**SELECTED EXCERPT**
⟨
Nearly two-thirds of beds at some London hospitals filled with Covid patients, top physician warns
Nearly two-thirds of hospital beds in some London hospitals filled with Covid patients, says Prof Andrew Goddard
Almost two-thirds of beds at some London hospitals are being used to treat Covid-19 patients, the president of the Royal College of Physicians has told ITV News.
Asked if the NHS is likely to face more pressure in the coming weeks, Professor Andrew Goddard said: "It's hard to predict the future.
"There's no doubt that this new variant is more transmissible and the escalation of cases we've seen in south Wales, London, Essex, south-east England, has been at a much greater rate than what we've seen in the previous strains.
"If you look at the data, some of the hospitals in London at the moment, almost two-thirds of their beds that are available are filled with Covid patients.
"That is just a staggering statistic and has to make us all worried if that is going to happen across the whole of the UK."
It comes as frontline NHS staff have warned about the impact increasing admissions is having on both the welfare of patients and staff alike.
A nurse, who works at the Whittington Hospital in north London, described patients being left in corridors, some spending up to three hours in ambulances because of a lack of beds and one being left without oxygen when their cylinder ran out.
The nurse, who spoke on condition of anonymity, said: “I’m worried about patient safety because if these little things are happening now when we’re short and it’s busy, it’s only going to get worse.
“I don’t know what else will happen – it worries me.”
And an intensive care doctor warned maintaining care for patients has "come at a massive cost to NHS staff".
Dr Rafik Bedair, a Consultant in Intensive Care at St George's Hospital in London, told ITV News: "We are stretching them a lot and our staff are working very, very hard but obviously there will come a point beyond which we can stretch them no further."
⟩
**Collected data**
⟨
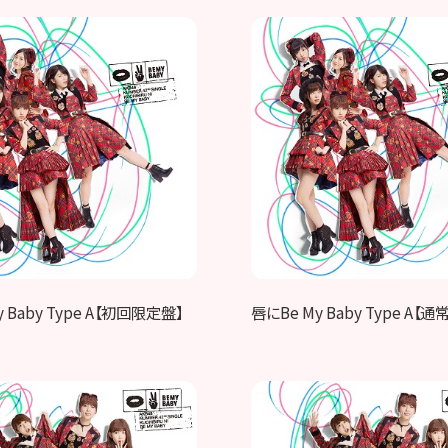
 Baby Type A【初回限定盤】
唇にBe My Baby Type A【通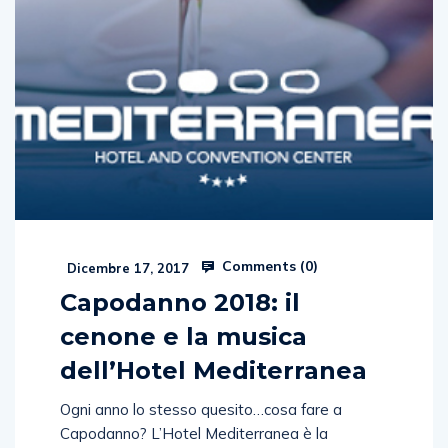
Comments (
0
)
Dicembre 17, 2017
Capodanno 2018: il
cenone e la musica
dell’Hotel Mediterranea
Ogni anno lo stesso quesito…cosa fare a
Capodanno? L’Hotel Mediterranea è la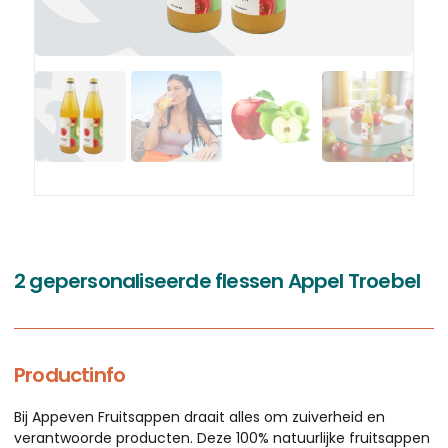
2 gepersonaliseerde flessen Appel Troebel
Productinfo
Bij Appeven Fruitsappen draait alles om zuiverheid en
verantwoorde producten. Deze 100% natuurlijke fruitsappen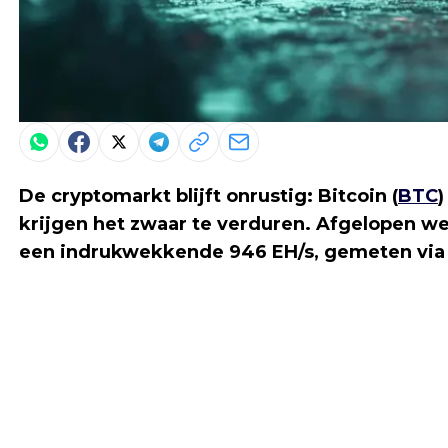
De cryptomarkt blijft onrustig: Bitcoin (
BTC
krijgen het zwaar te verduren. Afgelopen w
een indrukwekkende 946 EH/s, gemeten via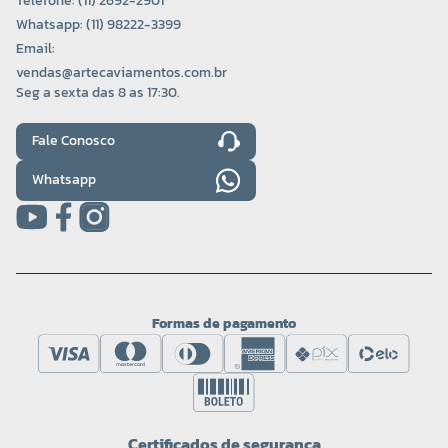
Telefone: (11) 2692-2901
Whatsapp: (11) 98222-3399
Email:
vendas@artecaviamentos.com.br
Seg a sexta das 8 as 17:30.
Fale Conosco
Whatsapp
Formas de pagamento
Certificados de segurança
⟩
⟨
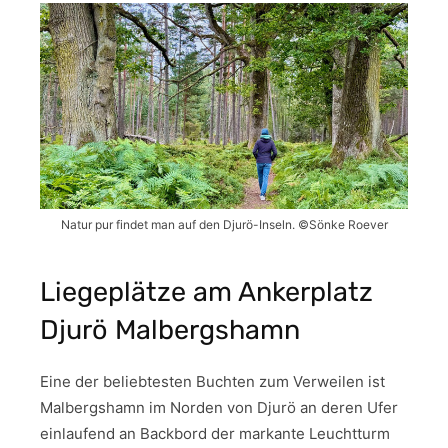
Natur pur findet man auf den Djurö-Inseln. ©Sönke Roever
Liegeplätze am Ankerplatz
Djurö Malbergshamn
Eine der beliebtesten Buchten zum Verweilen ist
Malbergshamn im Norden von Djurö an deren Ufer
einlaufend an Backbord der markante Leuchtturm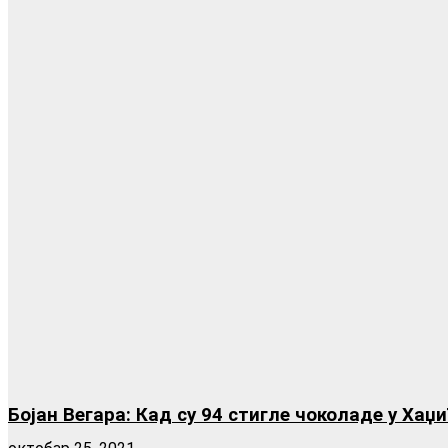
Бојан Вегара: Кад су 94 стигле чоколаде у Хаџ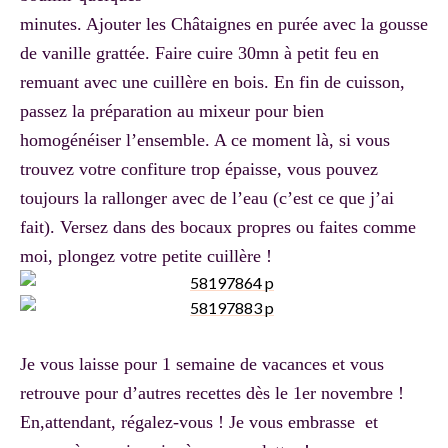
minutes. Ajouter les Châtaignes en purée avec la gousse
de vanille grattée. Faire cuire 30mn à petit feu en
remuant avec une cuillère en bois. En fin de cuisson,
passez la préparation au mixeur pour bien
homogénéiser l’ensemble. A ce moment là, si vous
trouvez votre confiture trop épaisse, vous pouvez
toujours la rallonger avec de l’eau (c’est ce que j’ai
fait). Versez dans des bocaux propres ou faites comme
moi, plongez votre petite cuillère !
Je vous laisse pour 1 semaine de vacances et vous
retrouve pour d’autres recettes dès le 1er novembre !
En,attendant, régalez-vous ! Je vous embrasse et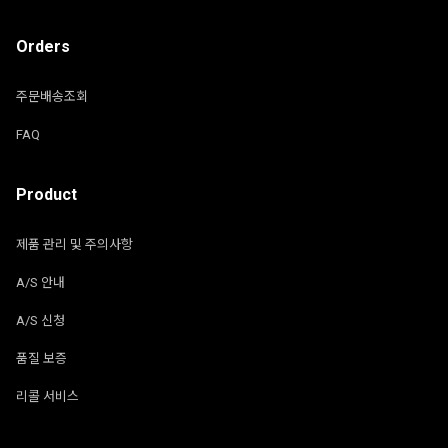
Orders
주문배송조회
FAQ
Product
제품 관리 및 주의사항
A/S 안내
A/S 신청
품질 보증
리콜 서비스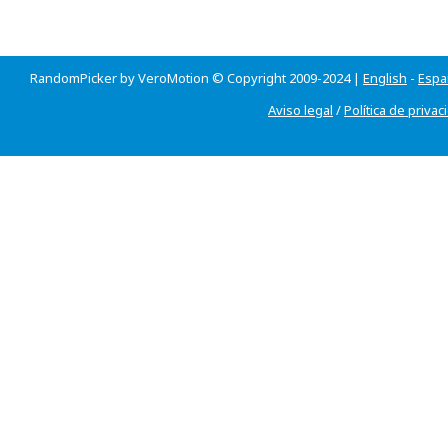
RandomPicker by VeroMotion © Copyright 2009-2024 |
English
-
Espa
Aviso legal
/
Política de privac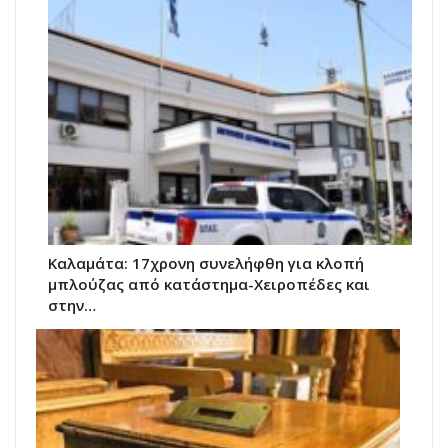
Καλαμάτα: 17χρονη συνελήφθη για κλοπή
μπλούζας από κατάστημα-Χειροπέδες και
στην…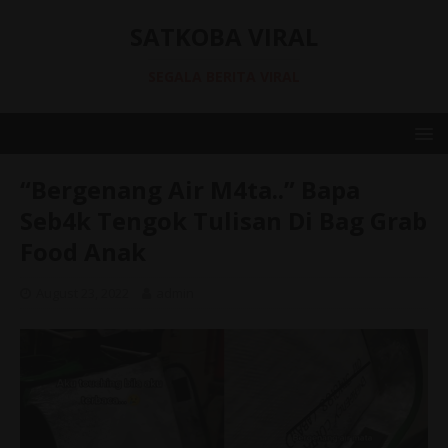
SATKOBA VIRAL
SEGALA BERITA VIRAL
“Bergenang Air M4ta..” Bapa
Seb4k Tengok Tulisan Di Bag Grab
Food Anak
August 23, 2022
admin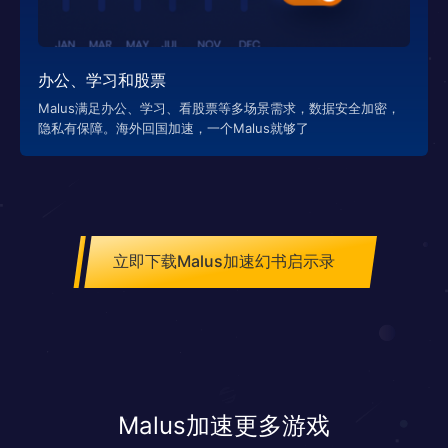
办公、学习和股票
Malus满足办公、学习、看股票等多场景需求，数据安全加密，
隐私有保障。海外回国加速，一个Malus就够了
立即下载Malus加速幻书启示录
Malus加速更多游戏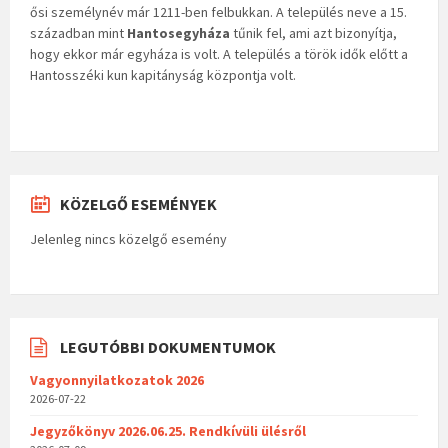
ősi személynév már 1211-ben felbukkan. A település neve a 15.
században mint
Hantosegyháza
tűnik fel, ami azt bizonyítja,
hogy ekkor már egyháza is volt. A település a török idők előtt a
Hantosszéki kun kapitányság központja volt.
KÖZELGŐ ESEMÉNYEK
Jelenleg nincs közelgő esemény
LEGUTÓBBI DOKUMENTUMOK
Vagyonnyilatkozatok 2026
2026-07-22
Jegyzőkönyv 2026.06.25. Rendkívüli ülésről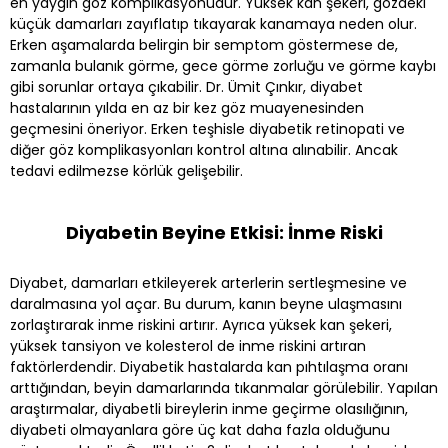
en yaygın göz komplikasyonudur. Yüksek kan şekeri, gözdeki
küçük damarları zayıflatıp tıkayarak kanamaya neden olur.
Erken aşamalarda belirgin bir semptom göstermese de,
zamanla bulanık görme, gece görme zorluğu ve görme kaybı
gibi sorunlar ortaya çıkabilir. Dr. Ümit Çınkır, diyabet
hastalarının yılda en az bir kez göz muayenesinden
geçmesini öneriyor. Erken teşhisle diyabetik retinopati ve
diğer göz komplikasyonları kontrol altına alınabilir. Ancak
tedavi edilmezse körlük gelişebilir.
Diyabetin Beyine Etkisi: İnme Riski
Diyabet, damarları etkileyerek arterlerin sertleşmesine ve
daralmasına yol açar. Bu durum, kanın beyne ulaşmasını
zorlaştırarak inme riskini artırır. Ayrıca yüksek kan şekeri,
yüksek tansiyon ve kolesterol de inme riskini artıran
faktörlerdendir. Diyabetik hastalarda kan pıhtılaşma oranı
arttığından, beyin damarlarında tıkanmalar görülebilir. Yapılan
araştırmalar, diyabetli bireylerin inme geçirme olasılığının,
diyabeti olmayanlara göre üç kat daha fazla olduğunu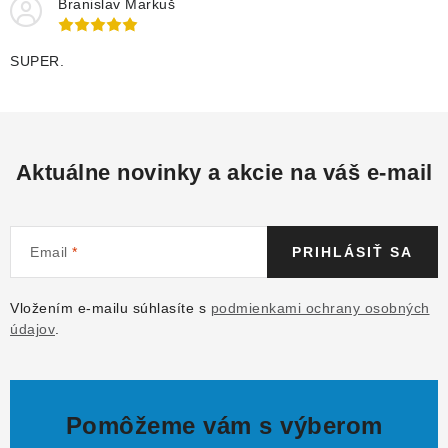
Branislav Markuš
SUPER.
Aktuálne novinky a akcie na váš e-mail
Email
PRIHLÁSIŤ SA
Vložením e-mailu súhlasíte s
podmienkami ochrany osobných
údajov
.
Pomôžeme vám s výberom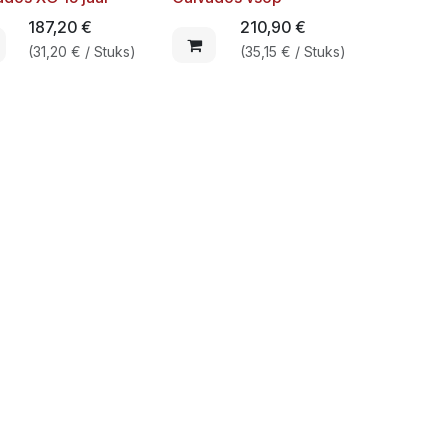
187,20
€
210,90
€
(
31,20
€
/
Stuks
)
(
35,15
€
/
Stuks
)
⟩
**PROBLEM 1**
Rewrite the London hospital beds article between "Asked if the" and "the previous strains.", inclusive, changing "variant" to "strain".
**PROBLEM 2**
Extend the news article on Covid patients filling London hospital beds, continuing on from its final sentence.

**RESPONSE 1**
Asked if the NHS is likely to face more pressure in the coming weeks, Professor Andrew Goddard said: "It's hard to predict the future.
"There's no doubt that this new strain is more transmissible and the escalation of cases we've seen in south Wales, London, Essex, south-east England, has been at a much greater rate than what we've seen in the previous strains.

**RESPONSE 2**
Their stark warnings come as the number of hospital admissions reach record levels in many area in England,including London, the South West and the Midlands, with admissions rising above the levels seen during the first wave.
Dr Rafik Bedair warns of pressures facing NHS staff
Infections continue to rise as well. The past four days have seen more than 50,000 new cases a day, which brings the total number of cases in the UK to 2,542,065.
Yesterday, another 2,434 people have been admitted to hospital and 613 people have died.
“It’s not having enough nurses to care for patients, patient safety is being affected,” the nurse said.
“Some are in corridors, being looked after in makeshift areas, makeshift wards have been created for Covid patients, and ICUs are running out of space.
“Staff have got low morale – we haven’t even gotten over the first wave physically, emotionally and mentally, and now we’re having to deal with this second wave.”
The nurse described finding one Covid patient with “several health conditions” who had been left on an oxygen cylinder after it had run out.
They said: “He thought he was receiving oxygen but the whole cylinder had run out.
“Because of staff shortages and because the nurses are tired, no one had checked on him."
“He was in a room with an oxygen port on the wall but he was left on a cylinder and no one had gone back to check on him.”
Dr Bedair said: "We have all seen the projections in terms of the increase in the numbers of infections we are seeing and how that's going to translate into hospital admissions. Now a proportion of those will end up in intensive care.
"Our main concern is that as those numbers rise, we may come to a point where we are unable to stretch our intensive care resources beyond what we have - either because we don't have physical spaces to actually move into.
"Or more importantly, we may get to the point where we have stretched our staff resource beyond what we can do and maintain the quality of care that we would expect to do for an ICU patient."
Whittington Hospital has been contacted for comment.